響は20ほどの犯行について語った。こんなにしゃべったのはいつ以来だろう。もしかすると過去最高かもしれない。

香はまだ足りないといった顔で

「もう終わりー?48個全部聞かせてよー!」

と言った。

「忘れたのもあるし、語ってもつまらないものもある。それよりこれ以上喋ると俺の舌が干からびる」

「でもよーそんだけやったなー。そのモチベーションどっから来てんねん?」

「犯罪を犯していて気づいたことが二つあります。一つはある種の中毒性があるということ。もう一つが成功すると達成感という快楽が伴うことです」

「やめられへんってことか」

「やったことはないですが、覚醒剤みたいなものです。一つ成功すると、すぐまた次の犯行について考えてしまう」

「お酒や煙草と一緒だね。パチンコとか」

「そう。俺は初めて空巣に入った時から止まれなくなってしまった。犯罪というギャンブルに取り憑かれてしまった」

「まー、誰を傷つけてる訳でもないし…あ、何人かやられてるか。でもそいつらは自業自得じゃん。ヒビちゃんは悪くないよ」

「そう思ってる。だからこそ良くないんだ。俺は自分が悪いことをしているという自覚がない。だから何度でも繰り返す」

響はラフロイグを一気に飲み干し「ふー」とため息をついた。

「やりたくなってまうもんはしゃーないやんか。善人が死んだりしてないんや。俺的には続けてもいいとおもうで」

「そろそろ捕まるかもしれない。なんだかそんな気がするんです」

「誰にも見られてないんでしょ?じゃー捕まんないよ。でもいざ捕まった時の覚悟は?」

「できてる」

「さすがヒビちゃんや」

村岡がうんうんと頷く。

「このまま続けてもいいとは思ってる。でも俺は勧善懲悪のヒーローをやりたい訳じゃない。
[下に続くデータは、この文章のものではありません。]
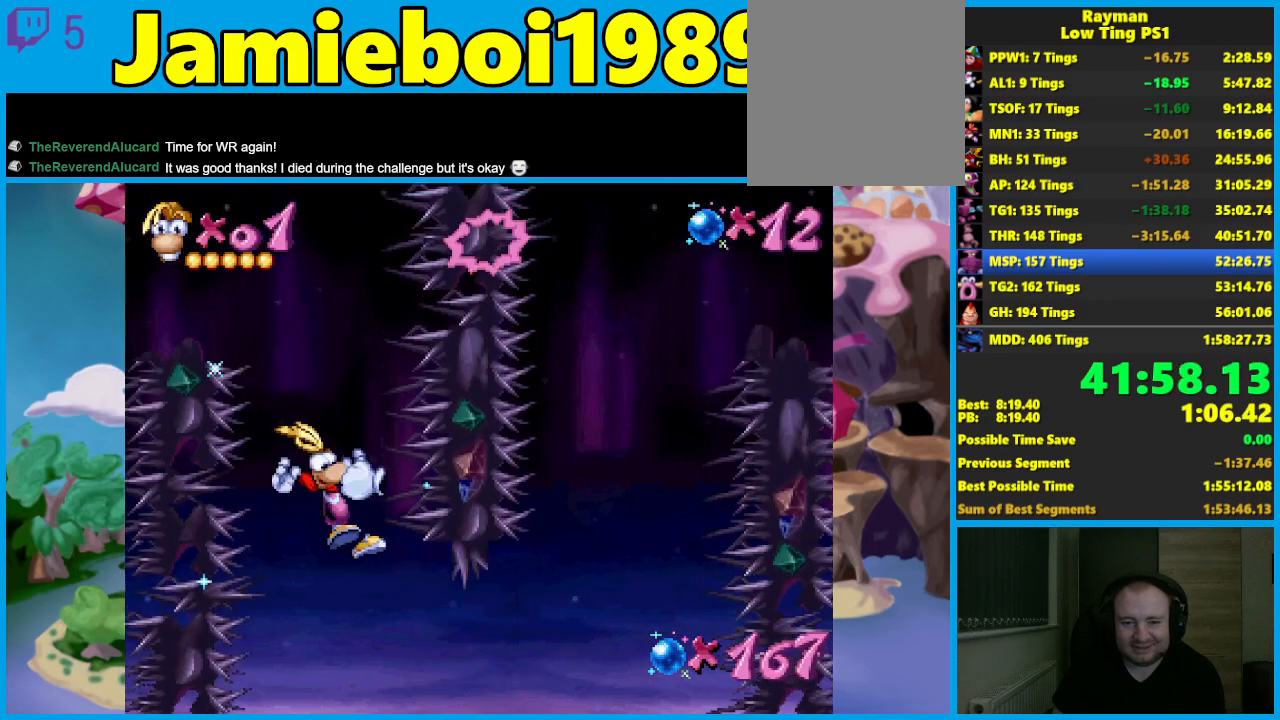
{"buttons": [], "left_stick": "center", "events": [[133, "left_stick", "center"], [183, "A", "down"], [283, "A", "up"]]}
それに、犯人の気持ちを理解するためにやってたことが、自分の趣味のようになってる。それは怖い」

「そっかー。それはちょっとよくないね」

「あと2回にする。それで俺の犯罪ごっこも終わりだ」

「2回てなんやねん。明日から頑張るみたいな言い方やな。ダイエットは明日からか?」

「あはは。でももう決めてるんです。何をするか。それには二人の協力が必要です」

「協力?まーえーけど何したらえーんや?」

「それはおいおい言います」

「面白そう!私もこの前の万引きの時いい感じのスリル感じたしね。乗った!」

響は写真を取り出した。

「こいつを懲らしめてやりたいんです」

「あっ!こいつ!私のあばら折ったやつ!」

響は49回目、50回目の犯行をこいつに捧げようと思っている。